Enfin, j’entends depuis plusieurs mois certains agents de la ville ou de la métro qui discutent avec moi : certains travaillent plus de 35h par semaine. Ceux-là pourraient donc subir la double peine : moins de congés et dépassement des 35 heures. Mais je leur rappelle, comme je vous le rappelle a vous : les heures supplémentaires ou complémentaires sont dues ! Et si vous ne les rémunérez pas vous êtes dans l’illégalité. Je leur suggère d’organiser un système de pointage pour faire un meilleur reporting des heures réelles travaillées.

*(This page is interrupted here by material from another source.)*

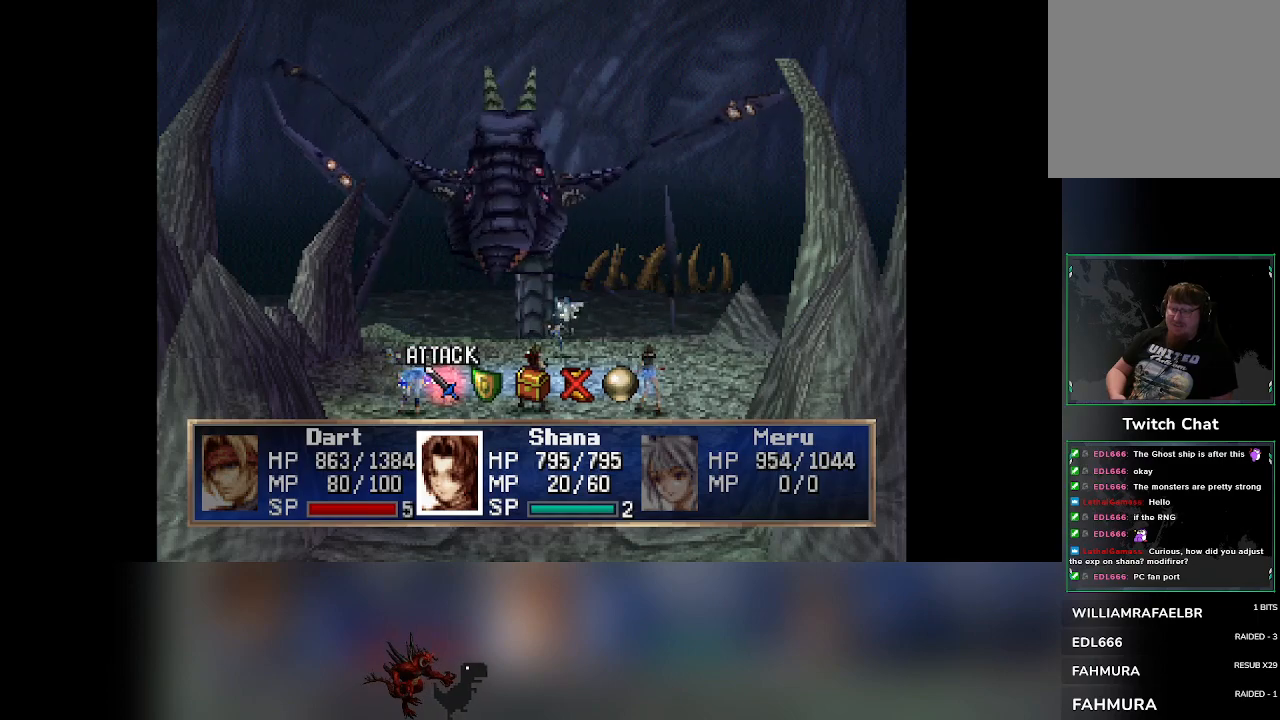
{"buttons": [], "left_stick": "center", "events": [[67, "DPAD_RIGHT", "down"], [117, "DPAD_RIGHT", "up"]]}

Je profite de cette délibération pour inciter également au déploiement de l’annualisation du temps de travail : 1607H par an. Je donne un exemple : si vous travaillez 39h par semaine, dès que vous avez atteint votre quotat, vous passez en jours non travaillés, dans cet exemple c’est 41 semaines travaillées à 39h et plus de 10 semaines non travaillées.
Enfin je déplore le manque de temps que vous avez consacré à la discussion avec vos agents et la qualité médiocre des échanges qui pourtant nécessitent des échanges nourris et sincères.
Il existe de nombreux leviers de négociation pour accoucher d’un accord social autour des 1607h : l’annualisation du temps de travail donc, la négociation sur le télétravail, les indices de pénibilité, la complémentaire santé, la prime collective (le fameux CIA), le RIFSET qui permet d’aller jusqu’à 11000 euros de régime indemnitaires par an en catégorie C !
J’ai porté cette loi en tant que députée, vous devez l’appliquer en tant que maire. C’est l’ordre des choses et nous avons tous deux été élus démocratiquement. Assumez vos responsabilités autant que je porte les miennes. Plutôt que de ridiculiser la situation en nommant cette loi la loi « Chalas », vous tentez en vain d’esquiver le vrai et le seul sujet : votre responsabilité dans la mise en œuvre de la loi et votre incapacité à dialoguer.
Sur la décision que vous soumettez au conseil municipal.
Sans surprise, vous esquivez encore.
Je pense que ce règlement n’est pas contraire au texte de la loi, mais il est certainement contraire à son esprit. Une solution mi-molle : satisfaisant ni pour les agents, ni pour les services publics, ni pour les comptes publics de la ville de Grenoble.
Ajouter 7 min par jour à chaque agent en comptant désormais le temps d’habillage et de déshabillage, c’est un peu se foutre de nous, des Grenoblois qui financent cette nouvelle organisation du temps de travail.
Ainsi donc, le service public ne bénéficiera pas de journées supplémentaires de travail, ainsi donc le budget de la ville ne fera l’objet d’aucune économie sur la redistribution des missions de service public grâce a la réorganisation du temps de travail.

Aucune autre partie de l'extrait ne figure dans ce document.